Miles Davis’ First Great Quintet was assembled in 1955—a pivotal year for the trumpeter and bandleader. Following a triumphant set at the Newport Jazz Festival, Davis was at the top of his game, and enjoying newfound recognition by industry leaders, critics, and fans alike. With a lineup that featured pianist Red Garland, bassist Paul Chambers, drummer Philly Joe Jones and a relatively unknown tenor saxophonist named John Coltrane (replacing Sonny Rollins), the unit became the dominant small jazz group of the late 1950s and helped define the hard-bop genre.
Over the course of a year—from November 1955 to October 1956—the quintet recorded three exceptionally productive sessions with famed engineer Rudy Van Gelder, simulating nightclub sets at Van Gelder’s Hackensack, New Jersey studio. The resulting 32 tracks would make up five complete and significant albums: the quintet’s 1956 debut release, Miles: The New Miles Davis Quintet, Cookin’ (1957), Relaxin’ (1958), Workin’ (1959), and Steamin’ (1961). The quintet’s recording of “’Round Midnight” would represent this ensemble’s lone contribution to the album Miles Davis and the Modern Jazz Giants (1959).The majority of these tracks are pop and jazz standards, along with several original compositions from Davis. Highlights include a rendition of Thelonious Monk’s “’Round Midnight,” which Davis would adopt as a signature tune, a scorching drum solo from Jones on “Salt Peanuts,” Davis’ exquisite use of the Harmon mute on the intimate ballads “My Funny Valentine” and “It Never Entered My Mind,” Garland’s inspiring solo on “If I Were a Bell,” and a standout performance from the rhythm section on “Blues by Five.”

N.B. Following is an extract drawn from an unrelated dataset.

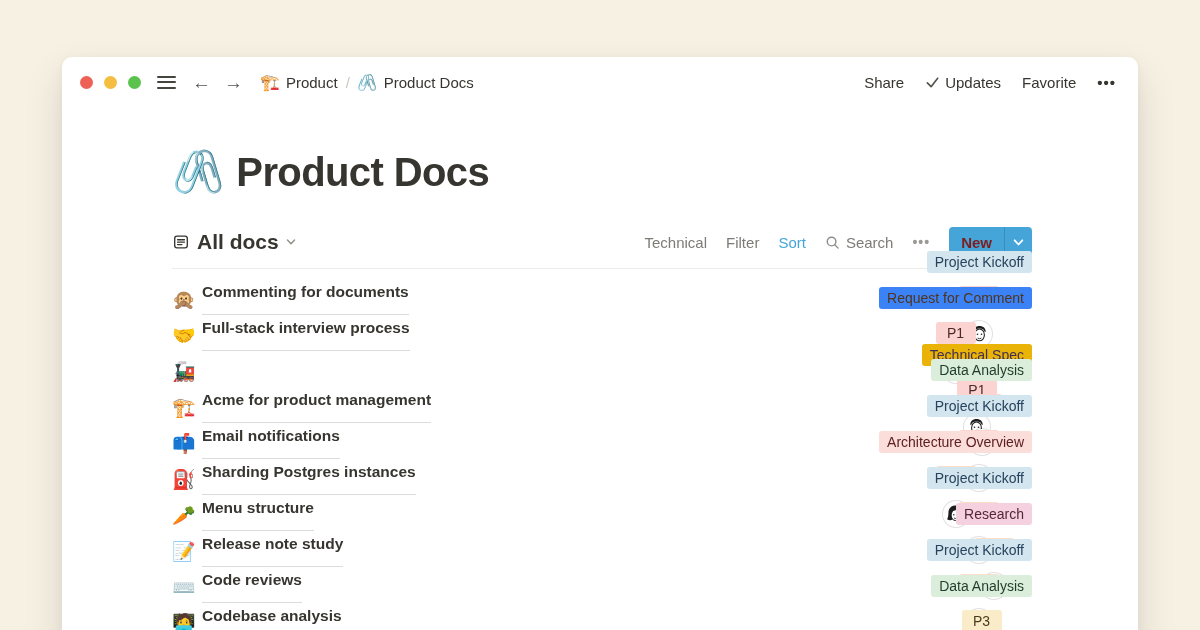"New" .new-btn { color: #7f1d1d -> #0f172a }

The Legendary Prestige Quintet Sessions was originally released as a CD box set in 2006, garnering wide critical acclaim. JazzTimes wrote that “To sit down with the 32 [tracks], from “Stablemates” to “My Funny Valentine,” is to fall in love all over again with irreplaceable music whose magic is utterly manifest yet elusive of description.” AllMusic proclaimed, “Miles freaks…will have to have this,” while PopMatters declared the collection to be “Perfect.”